- Roldán during his commutement from capital punishment to life in prison, June 1958
- Born: José Misael Roldán Concha 30 June 1934 Máfil, Valdivia Province, Chile
- Died: After 1958 Isla Teja, Valdivia, Chile
- Height: 1.70 m (5 ft 7 in)
- Criminal status: Died in prison
- Motive: Unknown, possibly alcoholism
- Criminal penalty: Death penalty (nullified by presidential clemency) Life imprisonment

Details
- Date: 1954 – 7 June 1957
- Killed: 7
- Injured: 1

= Jackal of Pupunahue =

20th-century Chilean mass murderer

José Misael Roldán Concha (30 June 1934 – ?), better known as The Jackal of Pupunahue (El Chacal de Pupunahue), was a Chilean coal miner known for the brutal murder of a woman and five of her seven children while on probation for an earlier murder. Although he was originally sentenced to death, then-president Carlos Ibáñez del Campo granted him presidential clemency, essentially reducing his sentence to life in prison.

== Biography ==
Roldán Concha came from a poor family, being the 10th out of 14 siblings. He dropped out from school at 13 years of age and began working in agriculture and coal mining. Roldán was described as an untalkative and robust man, as he weighed 80 kilograms and was 1.70 meters tall.

== Murders ==

In 1954, during his work in coal mining, he got into a fight with a foreman after being fired for arguing with a higher-up over his paycheck. The foreman hit Roldán with a lamp, to which Roldán responded by hitting him in the head with a wooden stick, killing the man. He subsequently attempted to escape to Argentina, but eventually surrendered to the police after his sister convinced him to do so and was sentenced to five years of prison to be served at a Victoria prison. Because of good behavior, Roldán was given probation after his first year in prison. Hours before the murder, Roldán had been at the police station of Antilhue to sign, as this was a condition of the probation.

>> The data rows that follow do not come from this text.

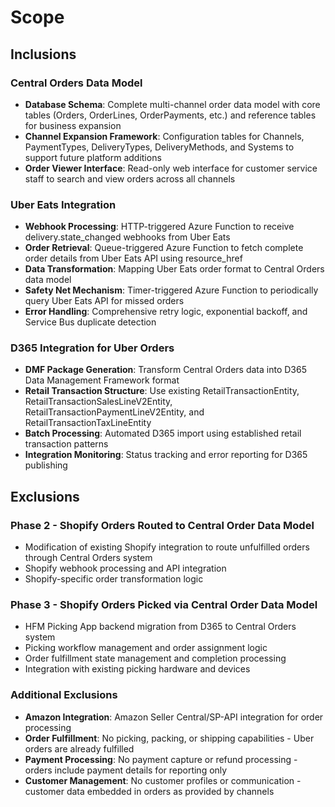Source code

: # Scope

## Inclusions

### Central Orders Data Model

- **Database Schema**: Complete multi-channel order data model with core tables (Orders, OrderLines, OrderPayments, etc.) and reference tables for business expansion
- **Channel Expansion Framework**: Configuration tables for Channels, PaymentTypes, DeliveryTypes, DeliveryMethods, and Systems to support future platform additions
- **Order Viewer Interface**: Read-only web interface for customer service staff to search and view orders across all channels

### Uber Eats Integration

- **Webhook Processing**: HTTP-triggered Azure Function to receive delivery.state_changed webhooks from Uber Eats
- **Order Retrieval**: Queue-triggered Azure Function to fetch complete order details from Uber Eats API using resource_href
- **Data Transformation**: Mapping Uber Eats order format to Central Orders data model
- **Safety Net Mechanism**: Timer-triggered Azure Function to periodically query Uber Eats API for missed orders
- **Error Handling**: Comprehensive retry logic, exponential backoff, and Service Bus duplicate detection

### D365 Integration for Uber Orders

- **DMF Package Generation**: Transform Central Orders data into D365 Data Management Framework format
- **Retail Transaction Structure**: Use existing RetailTransactionEntity, RetailTransactionSalesLineV2Entity, RetailTransactionPaymentLineV2Entity, and RetailTransactionTaxLineEntity
- **Batch Processing**: Automated D365 import using established retail transaction patterns
- **Integration Monitoring**: Status tracking and error reporting for D365 publishing

## Exclusions

### Phase 2 - Shopify Orders Routed to Central Order Data Model

- Modification of existing Shopify integration to route unfulfilled orders through Central Orders system
- Shopify webhook processing and API integration
- Shopify-specific order transformation logic

### Phase 3 - Shopify Orders Picked via Central Order Data Model  

- HFM Picking App backend migration from D365 to Central Orders system
- Picking workflow management and order assignment logic
- Order fulfillment state management and completion processing
- Integration with existing picking hardware and devices

### Additional Exclusions

- **Amazon Integration**: Amazon Seller Central/SP-API integration for order processing
- **Order Fulfillment**: No picking, packing, or shipping capabilities - Uber orders are already fulfilled
- **Payment Processing**: No payment capture or refund processing - orders include payment details for reporting only
- **Customer Management**: No customer profiles or communication - customer data embedded in orders as provided by channels
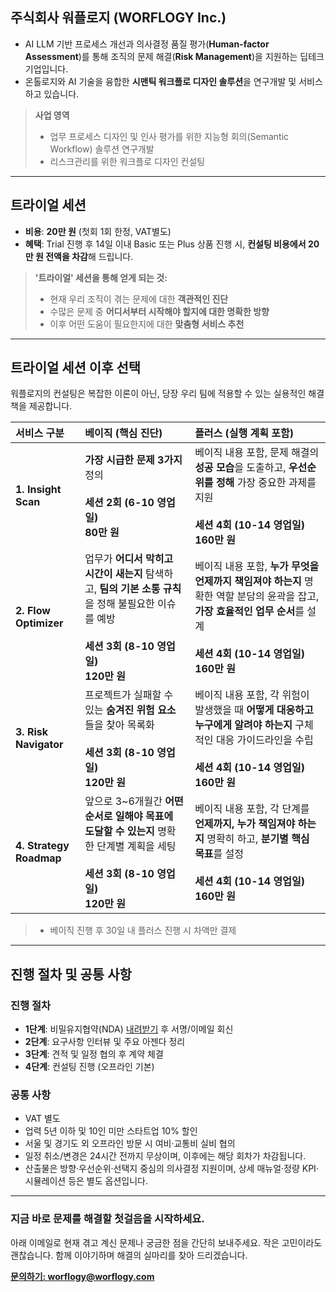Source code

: ## 주식회사 워플로지 (WORFLOGY Inc.)

- AI LLM 기반 프로세스 개선과 의사결정 품질 평가(**Human-factor Assessment**)를 통해 조직의 문제 해결(**Risk Management**)을 지원하는 딥테크 기업입니다.
- 온톨로지와 AI 기술을 융합한 **시맨틱 워크플로 디자인 솔루션**을 연구개발 및 서비스하고 있습니다.

> **사업 영역**
> - 업무 프로세스 디자인 및 인사 평가를 위한 지능형 회의(Semantic Workflow) 솔루션 연구개발
> - 리스크관리를 위한 워크플로 디자인 컨설팅

***

## 트라이얼 세션

- **비용**: **20만 원** (첫회 1회 한정, VAT별도)
- **혜택**: Trial 진행 후 14일 이내 Basic 또는 Plus 상품 진행 시, **컨설팅 비용에서 20만 원 전액을 차감**해 드립니다.

> **'트라이얼' 세션을 통해 얻게 되는 것:**
> - 현재 우리 조직이 겪는 문제에 대한 **객관적인 진단**
> - 수많은 문제 중 **어디서부터 시작해야 할지에 대한 명확한 방향**
> - 이후 어떤 도움이 필요한지에 대한 **맞춤형 서비스 추천**

***

## 트라이얼 세션 이후 선택

워플로지의 컨설팅은 복잡한 이론이 아닌, 당장 우리 팀에 적용할 수 있는 실용적인 해결책을 제공합니다.

| 서비스 구분 | 베이직 (핵심 진단) | 플러스 (실행 계획 포함) |
| :--- | :--- | :--- |
| **1. Insight Scan** | **가장 시급한 문제 3가지** 정의<br><br>**세션 2회 (6-10 영업일)**<br>**80만 원** | 베이직 내용 포함, 문제 해결의 **성공 모습**을 도출하고, **우선순위를 정해** 가장 중요한 과제를 지원<br><br>**세션 4회 (10-14 영업일)**<br>**160만 원** |
| **2. Flow Optimizer** | 업무가 **어디서 막히고 시간이 새는지** 탐색하고, **팀의 기본 소통 규칙**을 정해 불필요한 이슈를 예방<br><br>**세션 3회 (8-10 영업일)**<br>**120만 원** | 베이직 내용 포함, **누가 무엇을 언제까지 책임져야 하는지** 명확한 역할 분담의 윤곽을 잡고, **가장 효율적인 업무 순서**를 설계<br><br>**세션 4회 (10-14 영업일)**<br>**160만 원** |
| **3. Risk Navigator** | 프로젝트가 실패할 수 있는 **숨겨진 위험 요소**들을 찾아 목록화<br><br>**세션 3회 (8-10 영업일)**<br>**120만 원** | 베이직 내용 포함, 각 위험이 발생했을 때 **어떻게 대응하고 누구에게 알려야 하는지** 구체적인 대응 가이드라인을 수립<br><br>**세션 4회 (10-14 영업일)**<br>**160만 원** |
| **4. Strategy Roadmap** | 앞으로 3~6개월간 **어떤 순서로 일해야 목표에 도달할 수 있는지** 명확한 단계별 계획을 세팅<br><br>**세션 3회 (8-10 영업일)**<br>**120만 원** | 베이직 내용 포함, 각 단계를 **언제까지, 누가 책임져야 하는지** 명확히 하고, **분기별 핵심 목표**를 설정<br><br>**세션 4회 (10-14 영업일)**<br>**160만 원** |

> - 베이직 진행 후 30일 내 플러스 진행 시 차액만 결제

***

## 진행 절차 및 공통 사항

### 진행 절차

- **1단계**: 비밀유지협약(NDA) [내려받기](https://drive.google.com/file/d/1IpbFzdH17zTREo131JuWjV53xkd5bCHs/view?usp=sharing) 후 서명/이메일 회신
- **2단계**: 요구사항 인터뷰 및 주요 아젠다 정리
- **3단계**: 견적 및 일정 협의 후 계약 체결
- **4단계**: 컨설팅 진행 (오프라인 기본)

### 공통 사항

- VAT 별도
- 업력 5년 이하 및 10인 미만 스타트업 10% 할인
- 서울 및 경기도 외 오프라인 방문 시 여비·교통비 실비 협의
- 일정 취소/변경은 24시간 전까지 무상이며, 이후에는 해당 회차가 차감됩니다.
- 산출물은 방향·우선순위·선택지 중심의 의사결정 지원이며, 상세 매뉴얼·정량 KPI·시뮬레이션 등은 별도 옵션입니다.

***

### 지금 바로 문제를 해결할 첫걸음을 시작하세요.

아래 이메일로 현재 겪고 계신 문제나 궁금한 점을 간단히 보내주세요.
작은 고민이라도 괜찮습니다. 함께 이야기하며 해결의 실마리를 찾아 드리겠습니다.

**[문의하기: worflogy@worflogy.com](mailto:worflogy@worflogy.com)**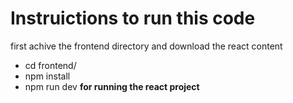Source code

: # Instruictions to run this code

first achive the frontend directory and download the react content

- cd frontend/
- npm install
- npm run dev **for running the react project**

In the night of June 7, 1957 Roldán, who was in a state of heavy inebriation, had dinner with his elderly parents and some of his brothers at the Los Copihues coal mine camp. He then went to buy fruit at the shop of Laura Díaz Díaz, a neighbour of his family and wife of his colleague Custodio Gómez Chacón, grabbing an iron bar on the way. According to his later declarations, Roldán had gone to Díaz's shop to buy fruit because he was thirsty after drinking. Laura's husband was by then working at a night shift in the coal mine at the time. Once Laura got back with the oranges José Misael had ordered he began an unprovoked and indiscriminate attack with the bar, killing Laura along with five of the seven children (aged 1 to 14), along with gravely injuring 11-year old Nora, daughter of Laura, who, after being hit and having all of her teeth knocked out, hid under a bed.

The murders occurred in the locality of Pupunahue in the commune of Máfil, southern Chile. Reportedly, the murders were followed by acts of necrophilia with Díaz' corpse and attempted arson to erase evidence by setting fire to a mattress before escaping into a nearby forest.

== Aftermath ==
The murder became known when Nora Gómez Díaz, whom Roldán believed to be dead, woke up following the attack, put out the fire that Roldán started, and reported the actions to local police, who caught him after an all-night hunt. Roldán confessed to the murders, but refused to give a motive or confess to the necrophilic acts. Later on, he admitted that alcoholism played a part, along with detailing how he felt an urge to abuse Díaz's corpse after he saw that she was not wearing underwear at the time of her death.

Upon hearing about this, the local community was outraged and demanded the death penalty, which he was later condemned to by the second court of Valdivia (Segundo Juzgado de Valdivia) and upheld by the Supreme Court of Chile. However, then-President Carlos Ibáñez del Campo eventually got involved in the case, granting clemency to Roldán, whose sentence was then reduced to life imprisonment.

José Misael Roldán spent the rest of his life in prison without any parole benefits, where he eventually died. The house in which the 1957 murders occurred was later demolished and replaced with a bust honoring the six victims.